Figure 2. Select a Typical or a Custom Exchange Server installation.

Click Next once you've entered a valid organization name.

  1. The next window is the Client Settings window, and this is very important. Your selection needs to be based on the email clients used in your organization. Outlook 2003 or earlier and Entourage clients depend on Public Folders for Free/Busy information (i.e. calendaring) and Offline Address Book downloads. On the other hand, Outlook 2007 and Outlook 2010 can both use the Availability Services and Web-based Offline Address Book Download features in Exchange Server 2007 and later. If you do not install Public Folders at this time, it's always possible to install Public Folders later to support Outlook 2003 or Entourage clients in your Exchange environment. Click Next to continue.

    Figure 3. The client settings are dependent on the type of clients used in your organization.
  2. A new aspect of the Exchange Server 2010 setup process is the option to enter the external domain name. If you do enter an external domain name, the Exchange Server 2010 Client Access Server role will be configured smoothly and automatically with the appropriate settings. If you do not enter an external domain name during the setup, you'll have to configure the settings manually after the setup has finished.

  3. Depending on your company policy, you can choose whether or not to join the Exchange Customer Experience Improvement Program, and then click Next.

    Figure 4. Enter the External Domain Name for automatically configuring the Client Access Server.
  4. The next step is the Readiness Check.

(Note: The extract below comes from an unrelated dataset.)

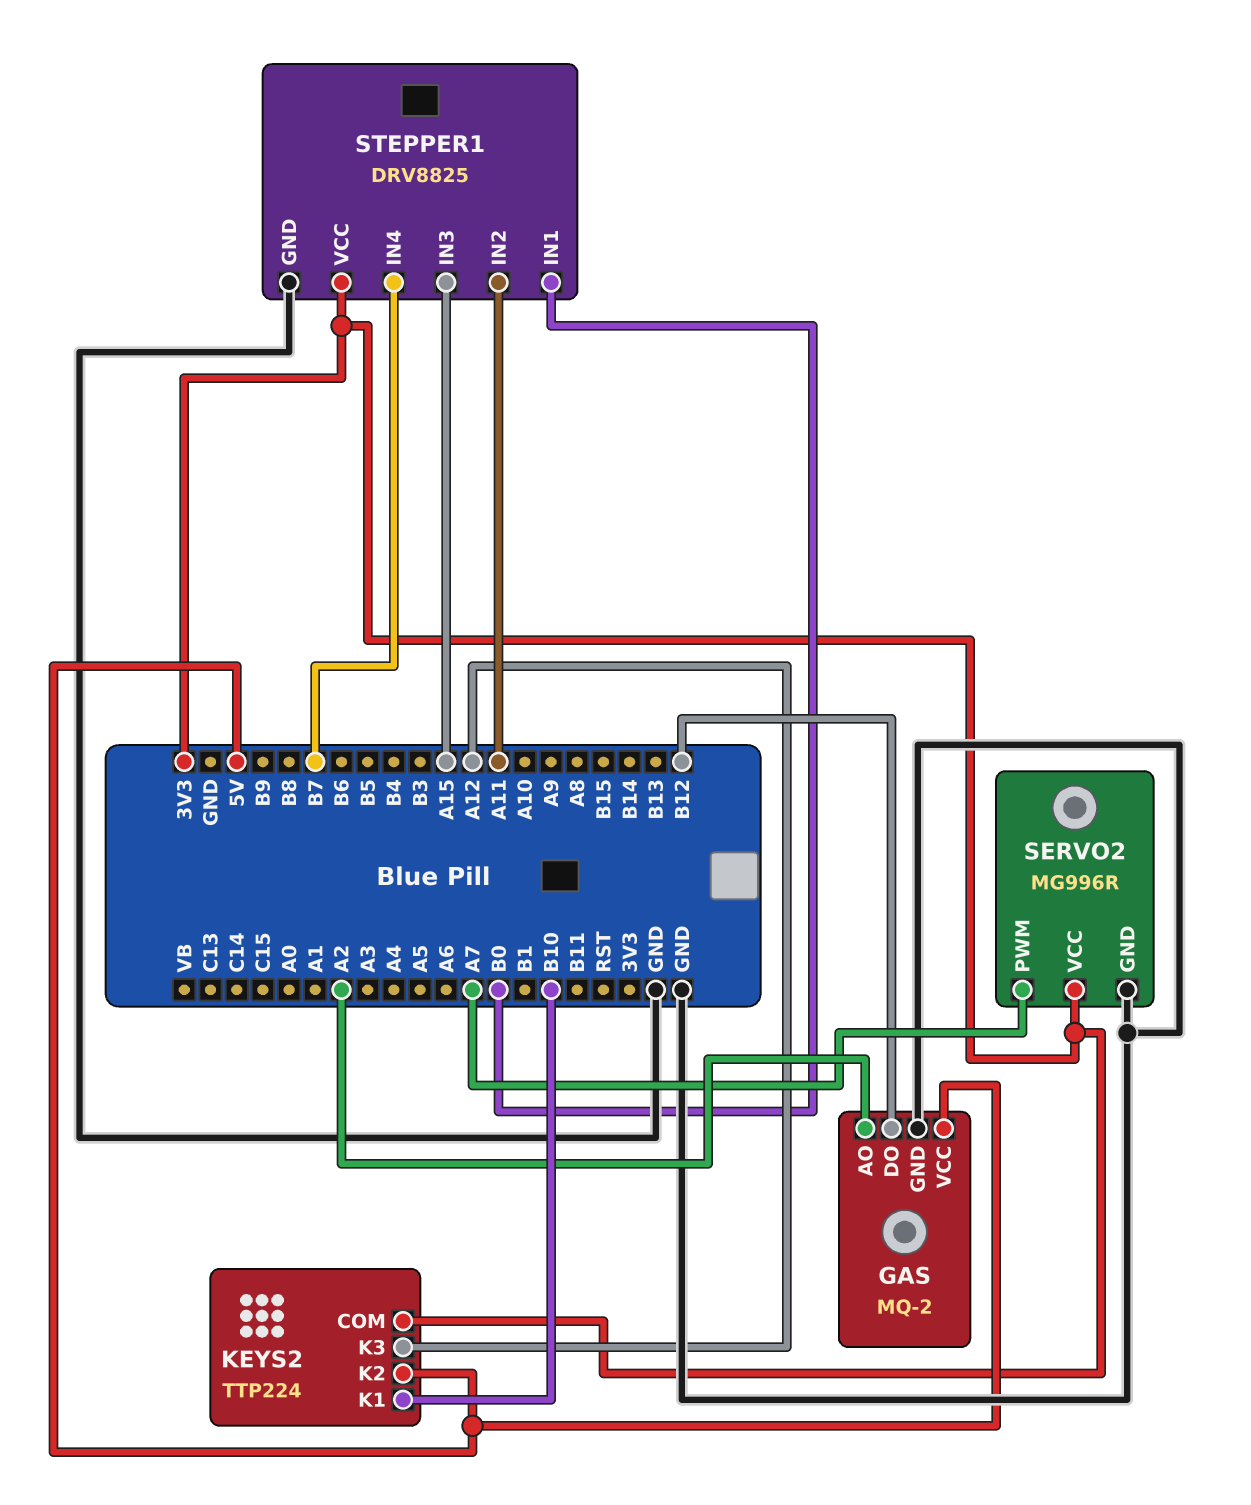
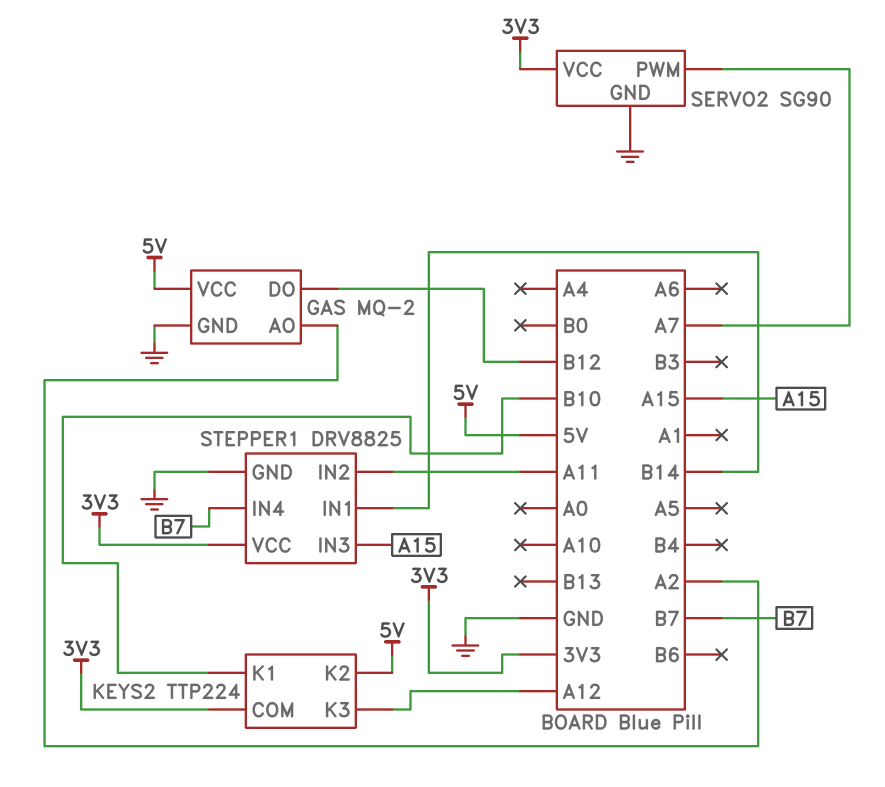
SERVO2: MG996R -> SG90
STEPPER1 pin IN1: B0 -> B14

The setup program will run a final check on the server's readiness for the Exchange organization, the language packs and the server roles. If any prerequisite is missing, it's displayed here and you'll have the option to correct the issues. If all the checks come back OK, you can finally click that inviting "Install" button.

  5. During the installation, the progress is shown for each part of the process. This whole affair can take a considerable amount of time, depending on the hardware being used for the Exchange Server, so you'll need to be patient. Once the setup program is finished you'll have the option to view the setup log, just in case of problems (which, if you've followed these steps, there shouldn't be). When you click on "Finish," the setup program is done, and the Exchange Management Console is opened to finalize the new Exchange server.

    Figure 5. When the setup program is finished it can be finalized using the Exchange Management Console.